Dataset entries
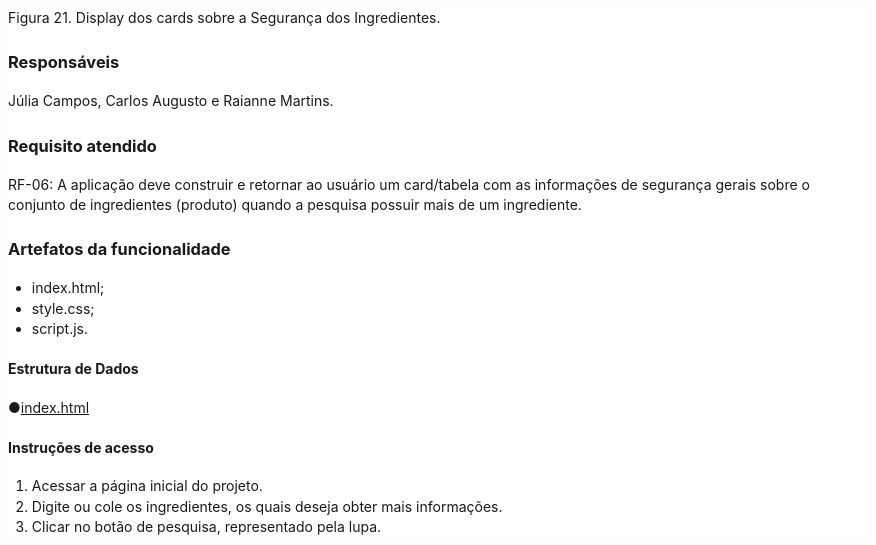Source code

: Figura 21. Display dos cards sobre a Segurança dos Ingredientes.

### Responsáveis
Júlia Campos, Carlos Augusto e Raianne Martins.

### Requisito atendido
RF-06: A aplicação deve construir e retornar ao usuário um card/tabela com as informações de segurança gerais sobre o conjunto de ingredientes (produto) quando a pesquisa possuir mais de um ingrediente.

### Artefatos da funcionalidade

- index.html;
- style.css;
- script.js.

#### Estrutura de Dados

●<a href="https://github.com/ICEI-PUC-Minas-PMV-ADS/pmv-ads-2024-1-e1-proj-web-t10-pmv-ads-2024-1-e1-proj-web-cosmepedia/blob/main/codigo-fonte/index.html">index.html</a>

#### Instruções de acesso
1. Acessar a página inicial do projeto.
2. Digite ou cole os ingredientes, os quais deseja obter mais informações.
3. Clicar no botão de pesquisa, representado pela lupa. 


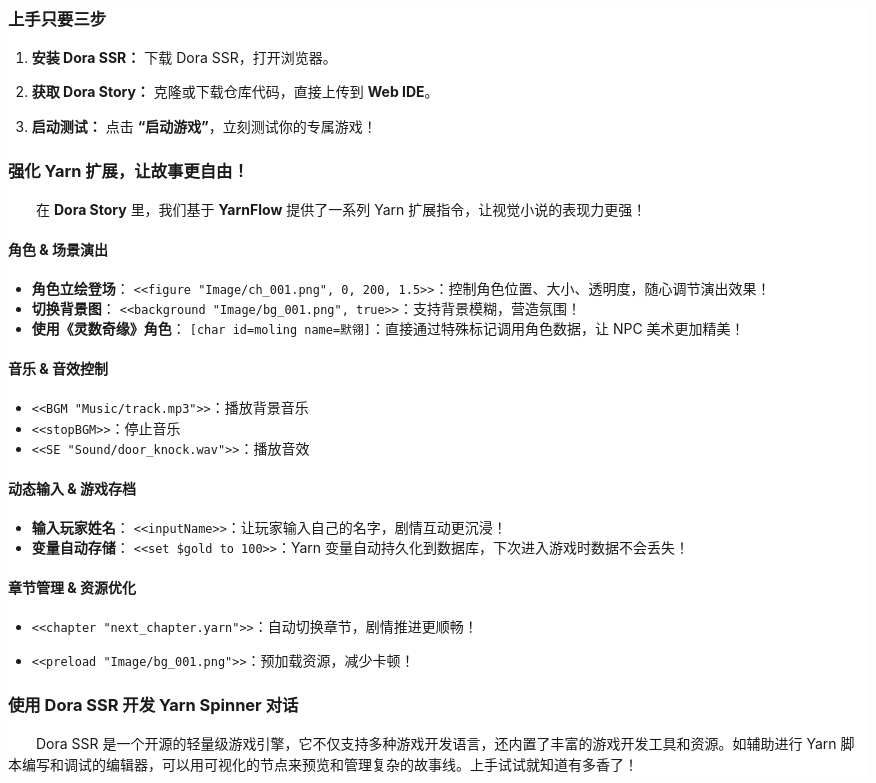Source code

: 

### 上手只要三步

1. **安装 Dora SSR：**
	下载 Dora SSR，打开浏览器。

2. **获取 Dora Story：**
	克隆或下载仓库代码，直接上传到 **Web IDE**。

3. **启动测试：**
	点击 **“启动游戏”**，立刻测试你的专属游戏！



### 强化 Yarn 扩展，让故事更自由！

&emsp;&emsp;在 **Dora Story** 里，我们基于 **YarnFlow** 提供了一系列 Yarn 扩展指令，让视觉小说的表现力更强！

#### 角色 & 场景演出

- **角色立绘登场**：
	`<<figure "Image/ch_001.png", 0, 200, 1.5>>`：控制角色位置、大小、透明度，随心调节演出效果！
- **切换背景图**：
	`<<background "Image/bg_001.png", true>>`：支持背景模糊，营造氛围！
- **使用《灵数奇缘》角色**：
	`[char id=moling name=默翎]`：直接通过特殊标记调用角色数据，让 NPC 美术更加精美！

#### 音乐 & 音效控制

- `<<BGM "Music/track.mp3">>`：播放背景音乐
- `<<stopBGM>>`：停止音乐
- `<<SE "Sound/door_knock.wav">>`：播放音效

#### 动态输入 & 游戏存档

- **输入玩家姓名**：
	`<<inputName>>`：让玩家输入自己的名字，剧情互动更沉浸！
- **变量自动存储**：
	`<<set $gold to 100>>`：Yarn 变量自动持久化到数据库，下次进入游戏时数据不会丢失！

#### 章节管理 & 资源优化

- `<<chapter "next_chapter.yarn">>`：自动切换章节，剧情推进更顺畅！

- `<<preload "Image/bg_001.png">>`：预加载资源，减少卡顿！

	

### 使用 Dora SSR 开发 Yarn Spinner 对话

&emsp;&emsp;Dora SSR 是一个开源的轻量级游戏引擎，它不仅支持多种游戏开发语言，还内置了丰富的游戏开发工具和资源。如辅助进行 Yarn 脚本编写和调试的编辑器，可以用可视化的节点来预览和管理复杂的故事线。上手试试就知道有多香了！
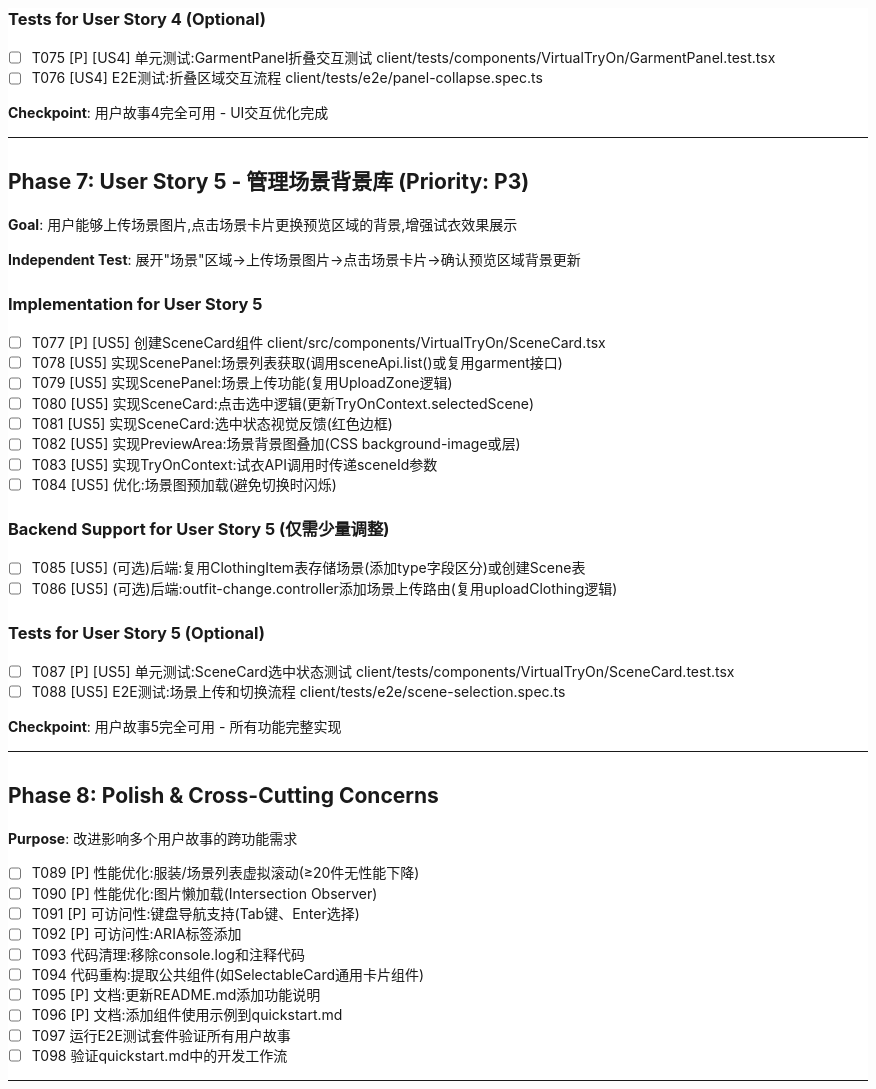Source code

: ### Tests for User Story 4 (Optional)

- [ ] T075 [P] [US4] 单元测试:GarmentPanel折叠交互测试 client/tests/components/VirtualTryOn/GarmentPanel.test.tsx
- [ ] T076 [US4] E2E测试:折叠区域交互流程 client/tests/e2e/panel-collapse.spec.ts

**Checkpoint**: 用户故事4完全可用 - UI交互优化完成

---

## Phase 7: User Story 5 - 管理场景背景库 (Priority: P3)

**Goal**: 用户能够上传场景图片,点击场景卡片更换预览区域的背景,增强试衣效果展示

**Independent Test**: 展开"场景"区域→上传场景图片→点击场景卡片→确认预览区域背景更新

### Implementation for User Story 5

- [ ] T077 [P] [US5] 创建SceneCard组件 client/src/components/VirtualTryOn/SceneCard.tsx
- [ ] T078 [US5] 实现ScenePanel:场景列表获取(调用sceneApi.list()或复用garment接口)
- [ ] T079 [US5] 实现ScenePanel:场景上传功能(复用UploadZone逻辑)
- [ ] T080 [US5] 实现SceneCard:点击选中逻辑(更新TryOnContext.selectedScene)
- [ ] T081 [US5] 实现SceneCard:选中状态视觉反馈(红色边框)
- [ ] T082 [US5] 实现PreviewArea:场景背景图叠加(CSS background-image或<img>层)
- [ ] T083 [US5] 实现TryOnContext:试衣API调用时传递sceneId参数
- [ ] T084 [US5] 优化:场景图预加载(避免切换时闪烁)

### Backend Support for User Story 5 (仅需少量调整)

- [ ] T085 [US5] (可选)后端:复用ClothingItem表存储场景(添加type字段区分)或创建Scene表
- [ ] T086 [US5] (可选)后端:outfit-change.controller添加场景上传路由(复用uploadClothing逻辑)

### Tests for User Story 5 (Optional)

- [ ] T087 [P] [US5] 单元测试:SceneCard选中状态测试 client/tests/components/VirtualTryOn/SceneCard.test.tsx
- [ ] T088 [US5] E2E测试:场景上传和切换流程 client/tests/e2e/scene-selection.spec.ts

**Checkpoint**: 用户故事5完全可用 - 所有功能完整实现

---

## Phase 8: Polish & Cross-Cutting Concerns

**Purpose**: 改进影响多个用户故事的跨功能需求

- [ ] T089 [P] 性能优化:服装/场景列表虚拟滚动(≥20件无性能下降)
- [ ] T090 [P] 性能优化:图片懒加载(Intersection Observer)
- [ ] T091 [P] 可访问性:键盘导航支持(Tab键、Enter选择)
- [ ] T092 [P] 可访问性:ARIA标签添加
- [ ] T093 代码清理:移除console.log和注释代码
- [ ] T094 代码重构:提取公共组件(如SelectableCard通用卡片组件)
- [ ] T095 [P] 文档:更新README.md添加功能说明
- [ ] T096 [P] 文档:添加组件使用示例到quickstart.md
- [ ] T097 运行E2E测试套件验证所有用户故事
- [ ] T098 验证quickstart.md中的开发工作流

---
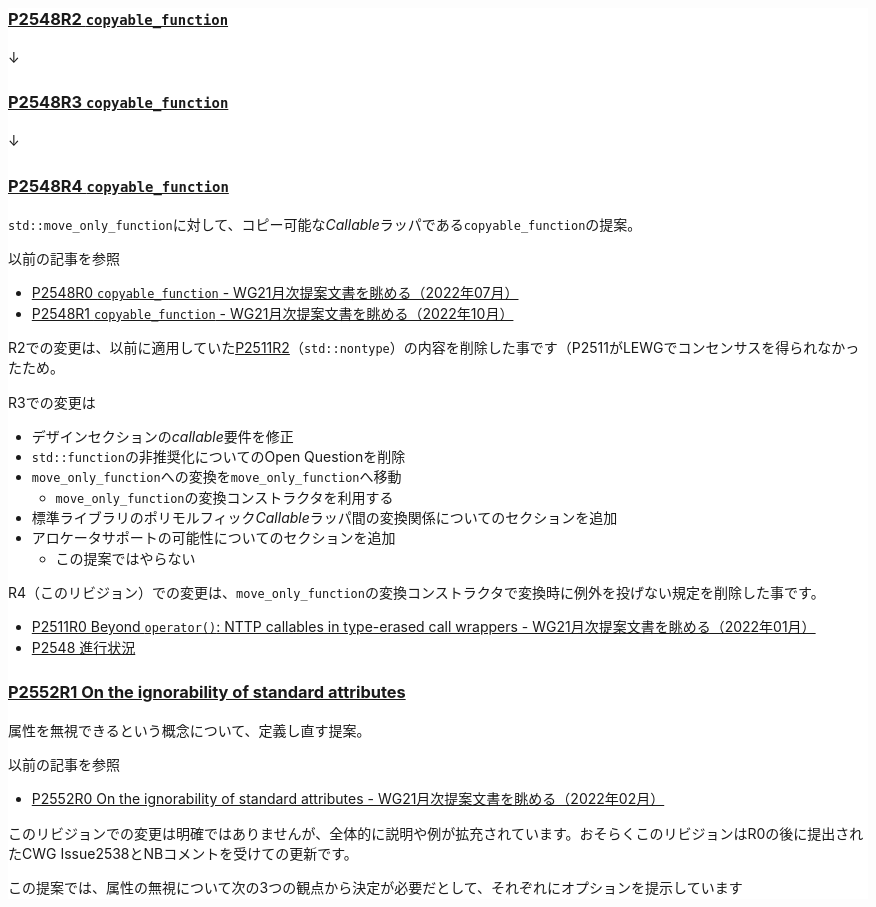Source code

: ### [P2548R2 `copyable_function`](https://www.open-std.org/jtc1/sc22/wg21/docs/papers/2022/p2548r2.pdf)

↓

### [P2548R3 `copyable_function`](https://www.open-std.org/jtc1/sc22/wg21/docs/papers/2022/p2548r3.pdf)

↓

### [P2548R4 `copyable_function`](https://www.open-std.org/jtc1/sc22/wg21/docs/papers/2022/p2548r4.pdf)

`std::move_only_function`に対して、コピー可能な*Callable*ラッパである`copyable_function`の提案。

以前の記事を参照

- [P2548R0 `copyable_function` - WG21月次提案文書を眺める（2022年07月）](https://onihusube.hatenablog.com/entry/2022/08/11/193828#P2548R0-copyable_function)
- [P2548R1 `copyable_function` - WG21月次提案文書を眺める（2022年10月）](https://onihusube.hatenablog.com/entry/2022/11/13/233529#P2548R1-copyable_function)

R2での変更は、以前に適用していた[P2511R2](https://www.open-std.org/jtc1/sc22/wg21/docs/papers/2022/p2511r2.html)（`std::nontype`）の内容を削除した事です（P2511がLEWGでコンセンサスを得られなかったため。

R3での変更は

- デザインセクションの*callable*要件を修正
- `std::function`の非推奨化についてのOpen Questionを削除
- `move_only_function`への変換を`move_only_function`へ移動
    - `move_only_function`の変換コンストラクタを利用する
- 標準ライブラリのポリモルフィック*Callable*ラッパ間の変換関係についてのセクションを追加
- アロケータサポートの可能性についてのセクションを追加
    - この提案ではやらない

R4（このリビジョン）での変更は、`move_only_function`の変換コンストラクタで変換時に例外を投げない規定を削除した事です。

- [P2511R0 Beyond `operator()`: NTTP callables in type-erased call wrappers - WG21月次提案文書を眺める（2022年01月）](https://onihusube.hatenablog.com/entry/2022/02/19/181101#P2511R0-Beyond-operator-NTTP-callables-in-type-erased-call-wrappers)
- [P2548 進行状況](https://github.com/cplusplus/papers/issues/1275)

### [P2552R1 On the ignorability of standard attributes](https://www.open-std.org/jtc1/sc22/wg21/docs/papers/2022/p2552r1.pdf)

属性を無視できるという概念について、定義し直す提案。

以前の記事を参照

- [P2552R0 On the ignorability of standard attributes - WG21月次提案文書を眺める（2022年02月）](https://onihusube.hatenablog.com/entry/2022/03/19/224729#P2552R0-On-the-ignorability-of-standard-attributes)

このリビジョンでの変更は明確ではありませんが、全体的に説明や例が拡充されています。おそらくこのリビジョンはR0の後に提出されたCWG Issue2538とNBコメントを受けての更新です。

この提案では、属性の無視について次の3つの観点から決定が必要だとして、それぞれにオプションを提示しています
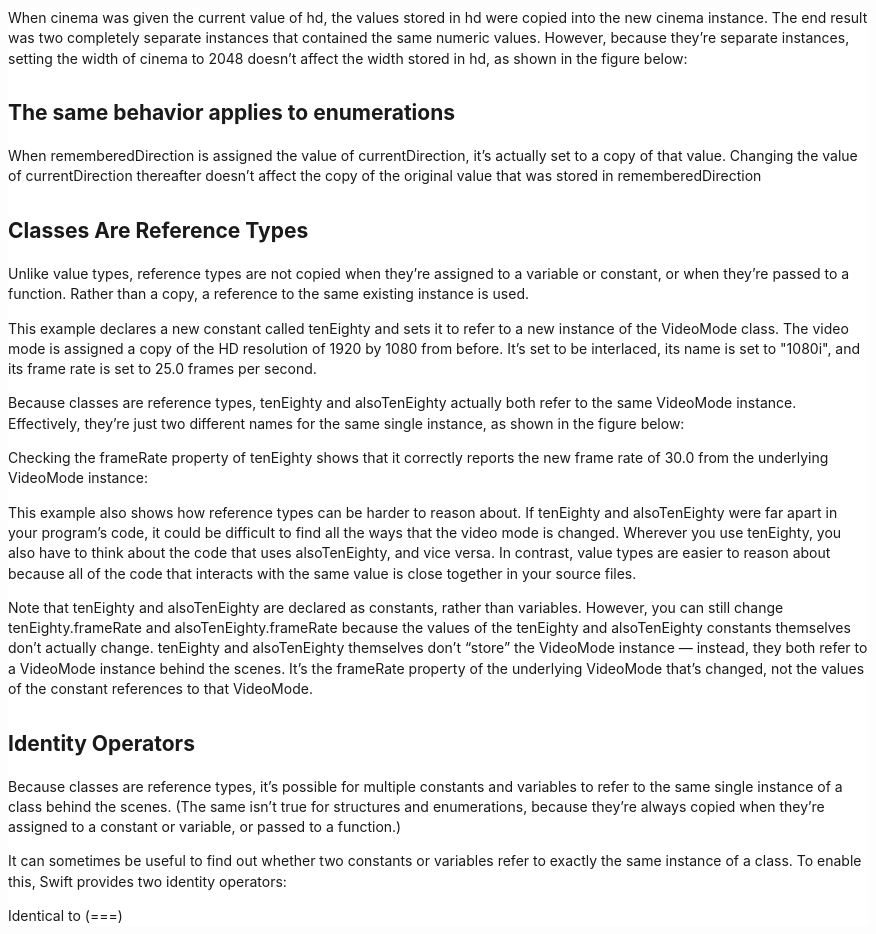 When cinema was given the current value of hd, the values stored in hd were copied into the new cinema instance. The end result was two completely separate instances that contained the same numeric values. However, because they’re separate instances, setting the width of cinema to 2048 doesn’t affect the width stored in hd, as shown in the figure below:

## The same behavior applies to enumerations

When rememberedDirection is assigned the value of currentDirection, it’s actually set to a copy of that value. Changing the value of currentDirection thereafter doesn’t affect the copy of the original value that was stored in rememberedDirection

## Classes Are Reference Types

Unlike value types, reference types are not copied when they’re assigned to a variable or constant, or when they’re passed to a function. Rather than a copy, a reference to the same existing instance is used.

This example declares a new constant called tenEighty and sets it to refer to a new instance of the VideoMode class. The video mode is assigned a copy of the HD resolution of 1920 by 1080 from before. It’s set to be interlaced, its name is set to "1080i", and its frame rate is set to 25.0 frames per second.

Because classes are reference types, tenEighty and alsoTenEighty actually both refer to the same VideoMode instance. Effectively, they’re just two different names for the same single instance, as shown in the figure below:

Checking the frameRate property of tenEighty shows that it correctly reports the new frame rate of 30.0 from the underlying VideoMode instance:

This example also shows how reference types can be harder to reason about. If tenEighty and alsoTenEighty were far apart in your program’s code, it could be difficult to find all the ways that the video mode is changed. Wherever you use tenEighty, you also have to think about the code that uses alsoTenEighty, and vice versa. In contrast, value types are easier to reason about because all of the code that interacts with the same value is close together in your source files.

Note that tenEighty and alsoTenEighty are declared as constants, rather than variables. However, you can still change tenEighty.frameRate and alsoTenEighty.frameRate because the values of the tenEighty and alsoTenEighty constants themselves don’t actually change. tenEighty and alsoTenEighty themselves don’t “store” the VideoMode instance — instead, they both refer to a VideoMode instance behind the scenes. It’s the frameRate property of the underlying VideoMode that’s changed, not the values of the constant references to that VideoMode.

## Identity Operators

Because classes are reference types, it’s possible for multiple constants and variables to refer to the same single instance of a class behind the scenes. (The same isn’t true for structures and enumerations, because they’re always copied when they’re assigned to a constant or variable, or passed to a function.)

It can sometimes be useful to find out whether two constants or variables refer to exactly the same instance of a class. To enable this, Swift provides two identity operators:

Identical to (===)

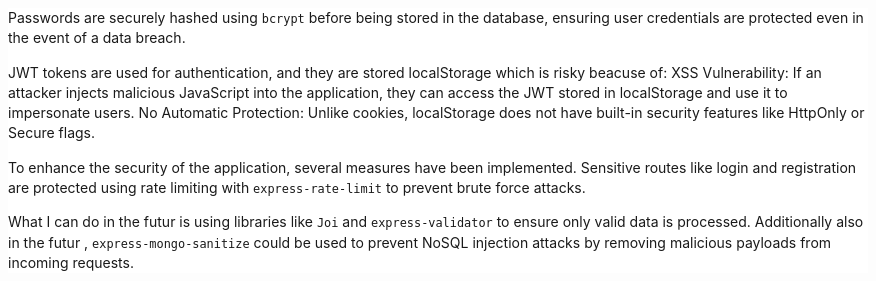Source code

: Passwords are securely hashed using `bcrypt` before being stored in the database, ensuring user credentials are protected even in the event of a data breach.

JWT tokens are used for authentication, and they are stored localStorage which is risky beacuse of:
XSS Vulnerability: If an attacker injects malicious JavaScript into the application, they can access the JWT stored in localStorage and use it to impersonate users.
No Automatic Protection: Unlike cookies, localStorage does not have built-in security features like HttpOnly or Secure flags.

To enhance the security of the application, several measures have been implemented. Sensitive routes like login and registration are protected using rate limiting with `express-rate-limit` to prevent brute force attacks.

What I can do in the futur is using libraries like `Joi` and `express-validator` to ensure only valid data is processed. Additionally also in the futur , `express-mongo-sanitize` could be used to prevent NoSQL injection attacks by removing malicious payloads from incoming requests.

Directions: Read the entries and select each line where the word "pesquisa" is found.

Response area:
RF-06: A aplicação deve construir e retornar ao usuário um card/tabela com as informações de segurança gerais sobre o conjunto de ingredientes (produto) quando a pesquisa possuir mais de um ingrediente.
3. Clicar no botão de pesquisa, representado pela lupa. 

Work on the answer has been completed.